Exercise objective
Please update this listing by replacing "MERCEDES BENZ" with "Mercedes-Benz" and leaving everything else unchanged. Leave the pictures out of your answer.

[Stored data entries]

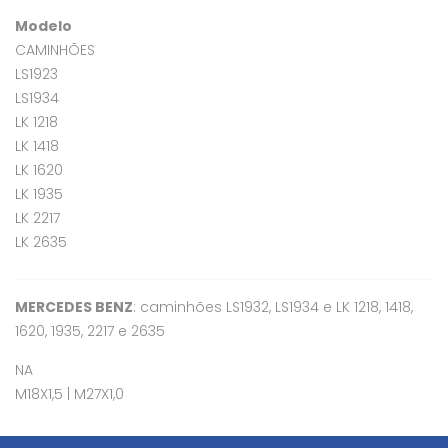
Modelo
CAMINHÕES
LS1923
LS1934
LK 1218
LK 1418
LK 1620
LK 1935
LK 2217
LK 2635
MERCEDES BENZ
: caminhões LS1932, LS1934 e LK 1218, 1418,
1620, 1935, 2217 e 2635
NA
M18X1,5 | M27X1,0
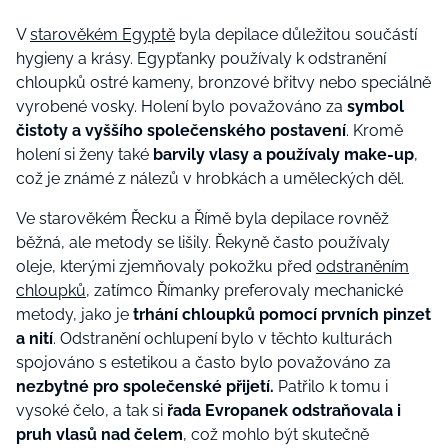
V
starověkém Egyptě
byla depilace důležitou součástí
hygieny a krásy. Egypťanky používaly k odstranění
chloupků ostré kameny, bronzové břitvy nebo speciálně
vyrobené vosky. Holení bylo považováno za
symbol
čistoty a vyššího společenského postavení
. Kromě
holení si ženy také
barvily vlasy a používaly make-up
,
což je známé z nálezů v hrobkách a uměleckých děl.
Ve starověkém Řecku a Římě byla depilace rovněž
běžná, ale metody se lišily. Řekyně často používaly
oleje, kterými zjemňovaly pokožku před
odstraněním
chloupků
, zatímco Římanky preferovaly mechanické
metody, jako je
trhání chloupků pomocí prvních pinzet
a nití
. Odstranění ochlupení bylo v těchto kulturách
spojováno s estetikou a často bylo považováno za
nezbytné pro společenské přijetí.
Patřilo k tomu i
vysoké čelo, a tak si
řada Evropanek odstraňovala i
pruh vlasů nad čelem
, což mohlo být skutečně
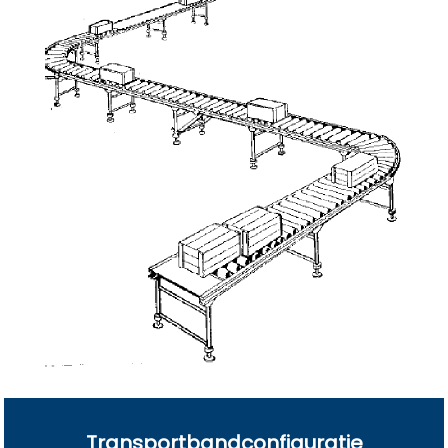
Transportbandconfiguratie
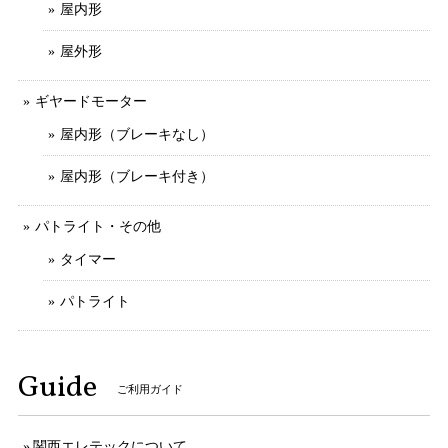
屋内形
屋外形
ギヤードモーター
屋内形（ブレーキなし）
屋内形（ブレーキ付き）
パトライト・その他
タイマー
パトライト
Guide
ご利用ガイド
関西エレテックについて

Task output
Modelo
CAMINHÕES
LS1923
LS1934
LK 1218
LK 1418
LK 1620
LK 1935
LK 2217
LK 2635
Mercedes-Benz
: caminhões LS1932, LS1934 e LK 1218, 1418,
1620, 1935, 2217 e 2635
NA
M18X1,5 | M27X1,0
V
starověkém Egyptě
byla depilace důležitou součástí
hygieny a krásy. Egypťanky používaly k odstranění
chloupků ostré kameny, bronzové břitvy nebo speciálně
vyrobené vosky. Holení bylo považováno za
symbol
čistoty a vyššího společenského postavení
. Kromě
holení si ženy také
barvily vlasy a používaly make-up
,
což je známé z nálezů v hrobkách a uměleckých děl.
Ve starověkém Řecku a Římě byla depilace rovněž
běžná, ale metody se lišily. Řekyně často používaly
oleje, kterými zjemňovaly pokožku před
odstraněním
chloupků
, zatímco Římanky preferovaly mechanické
metody, jako je
trhání chloupků pomocí prvních pinzet
a nití
. Odstranění ochlupení bylo v těchto kulturách
spojováno s estetikou a často bylo považováno za
nezbytné pro společenské přijetí.
Patřilo k tomu i
vysoké čelo, a tak si
řada Evropanek odstraňovala i
pruh vlasů nad čelem
, což mohlo být skutečně
Transportbandconfiguratie
屋内形
屋外形
ギヤードモーター
屋内形（ブレーキなし）
屋内形（ブレーキ付き）
パトライト・その他
タイマー
パトライト
Guide
ご利用ガイド
関西エレテックについて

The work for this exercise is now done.